EDIT: I am rewriting the answer in response to updates to the original question.
TL;DR: use CRAM
Background 1: quality binning and FASTQ compression
In the old days, base callers outputted base quality at full resolution – you could see quality from Q2 to Q40 in full range. As a result, quality strings were like semi-random strings and very difficult to compress. Later people gradually realized that keeping base quality in low resolution wouldn't affect downstream analysis. The Illumina basecaller started to output quality in 8 distinct values and later changed that to 4 bins. This change greatly simplified quality string and made them compressed better. For example, in old days, a 30X BAM would take ~100 GB. With quality binning, it would only take ~60 GB.
Background 2: GATK Base quality recalibration
In early 2010s, Illumina base quality was not calibrated well. GATK people introduced BQSR to correct that and observed noticeable improvement in SNP accuracy. Nonetheless, with improved Illumina base caller, their base quality became more accurate. Meanwhile, the world moved to 30X deep sequencing. The depth overwhelms slight inaccuracy in quality. I would say around 2015, BQSR was already unnecessary for data produced at the time.
Does it hurt to apply BQSR? Yes. First, BQSR introduces subtle biases towards the reference and towards known SNPs. Second, BQSR distorts the data. At least for some datasets, I observed that SNP accuracy dropped with variant quality after BQSR; I didn't observe this with raw quality. Third, BQSR is slow. Fourth, for new sequencers producing data at higher quality, BQSR is likely to decrease data quality. Last, related to the question, BQSR added another semi-random quality string and made compression even harder. Nowadays, running BQSR is a waste of resource for worse results. The official GATK best practice no longer uses BQSR according to their WDL file.
These days a 30X human CRAM only takes ~15 GB (see this file). This is a huge contrast to ~100 GB BAM in early 2010s.
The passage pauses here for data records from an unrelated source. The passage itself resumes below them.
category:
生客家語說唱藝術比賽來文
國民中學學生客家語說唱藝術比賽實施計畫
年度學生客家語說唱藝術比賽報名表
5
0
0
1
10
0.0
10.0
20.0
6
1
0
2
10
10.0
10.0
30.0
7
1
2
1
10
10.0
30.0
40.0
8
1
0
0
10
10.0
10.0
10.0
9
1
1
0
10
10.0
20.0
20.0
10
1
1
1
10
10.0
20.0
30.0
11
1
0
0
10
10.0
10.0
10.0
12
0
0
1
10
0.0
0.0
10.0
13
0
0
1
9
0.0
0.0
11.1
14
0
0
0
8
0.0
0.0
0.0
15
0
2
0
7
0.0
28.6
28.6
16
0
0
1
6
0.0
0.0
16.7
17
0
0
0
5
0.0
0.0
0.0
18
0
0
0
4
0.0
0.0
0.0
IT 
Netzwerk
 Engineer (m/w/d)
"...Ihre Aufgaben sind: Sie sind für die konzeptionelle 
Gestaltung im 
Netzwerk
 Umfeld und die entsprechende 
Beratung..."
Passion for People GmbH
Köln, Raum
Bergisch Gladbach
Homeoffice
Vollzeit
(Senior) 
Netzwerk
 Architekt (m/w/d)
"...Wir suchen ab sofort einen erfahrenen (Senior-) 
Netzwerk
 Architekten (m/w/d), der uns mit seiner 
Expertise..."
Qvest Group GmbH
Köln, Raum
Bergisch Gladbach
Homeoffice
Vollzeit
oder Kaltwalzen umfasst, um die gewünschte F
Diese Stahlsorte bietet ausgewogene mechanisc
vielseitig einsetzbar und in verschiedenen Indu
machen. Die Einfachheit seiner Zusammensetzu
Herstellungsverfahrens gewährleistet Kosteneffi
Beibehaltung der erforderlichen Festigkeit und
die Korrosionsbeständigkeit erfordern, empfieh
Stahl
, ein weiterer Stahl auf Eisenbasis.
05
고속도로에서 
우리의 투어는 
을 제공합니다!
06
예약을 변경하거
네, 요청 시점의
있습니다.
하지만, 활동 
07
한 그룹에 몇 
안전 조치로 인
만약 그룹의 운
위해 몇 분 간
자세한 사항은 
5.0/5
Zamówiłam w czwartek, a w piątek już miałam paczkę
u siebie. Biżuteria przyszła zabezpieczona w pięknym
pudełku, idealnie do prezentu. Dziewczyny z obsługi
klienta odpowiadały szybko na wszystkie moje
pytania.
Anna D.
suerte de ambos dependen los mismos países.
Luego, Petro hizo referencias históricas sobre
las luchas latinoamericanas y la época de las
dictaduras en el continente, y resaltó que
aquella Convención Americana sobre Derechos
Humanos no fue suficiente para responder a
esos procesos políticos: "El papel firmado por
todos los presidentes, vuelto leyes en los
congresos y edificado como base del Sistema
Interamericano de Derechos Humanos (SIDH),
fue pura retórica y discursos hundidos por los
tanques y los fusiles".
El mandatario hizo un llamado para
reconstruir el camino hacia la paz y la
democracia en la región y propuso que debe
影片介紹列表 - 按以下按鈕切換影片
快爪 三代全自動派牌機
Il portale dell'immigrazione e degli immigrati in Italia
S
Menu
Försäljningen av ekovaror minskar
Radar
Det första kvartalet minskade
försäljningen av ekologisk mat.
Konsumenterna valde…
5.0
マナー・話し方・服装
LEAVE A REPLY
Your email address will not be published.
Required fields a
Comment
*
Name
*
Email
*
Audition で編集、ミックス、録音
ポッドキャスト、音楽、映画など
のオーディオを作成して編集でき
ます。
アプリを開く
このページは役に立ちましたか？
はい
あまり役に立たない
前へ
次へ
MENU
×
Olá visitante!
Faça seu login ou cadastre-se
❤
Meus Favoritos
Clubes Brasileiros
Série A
OP only saw ~10% saving probably due to a) BQSR and/or b) old data with full quality resolution.
On encoding/decoding speed, CRAM was much slower than BAM. Not any more. The latest htslib implementation of CRAM is faster than BAM on encoding and only slightly slower on decoding. The poor performance of IGV on CRAM could be that the Java CRAM decoder is not as optimized.
It is true that CRAM is not as widely supported as BAM. However, all the other alternatives are much worse. Petagene said they had IGV-PG (PDF) for their format. That is not official IGV and I couldn't find more recent update beyond the 2019 press release. I don't see other viable options.
Note that the common practice is to keep all raw reads, mapped or not, in BAM or CRAM such that you can get raw reads back later. BAM/CRAM additionally keeps metadata like read group, sample name, run information etc and is actually more popular than FASTQ in large sequencing centers. Also note that you don't need to sort CRAM by coordinate. Unsorted CRAM is only a little larger than sorted CRAM.
CRAM and its competitors
The core CRAM developer, James Bonfield, is one of the most knowledgeable researchers on compression (and one of the best C programmers) in this field. He has done a lot of compression evaluation over the years. The conclusion is that on a fair benchmark, CRAM is comparable to the best tools so far in terms of compression ratio.
Petagene could compress better in the plot @terdon showed mostly because it has a special treatment of the
OQ tag generated by GATK BQSR. It is a typical trick marketing people use to make their methods look better. With BQSR phased out, this plot is no longer relevant.
On commercial software
In general, I welcome commercial tools and think they are invaluable to users. I also have huge respect to DRAGEN developers. However, on FASTQ storage, I would strongly recommend against closed-source compressors. If those tools go under, you may lose your data. Not worth it.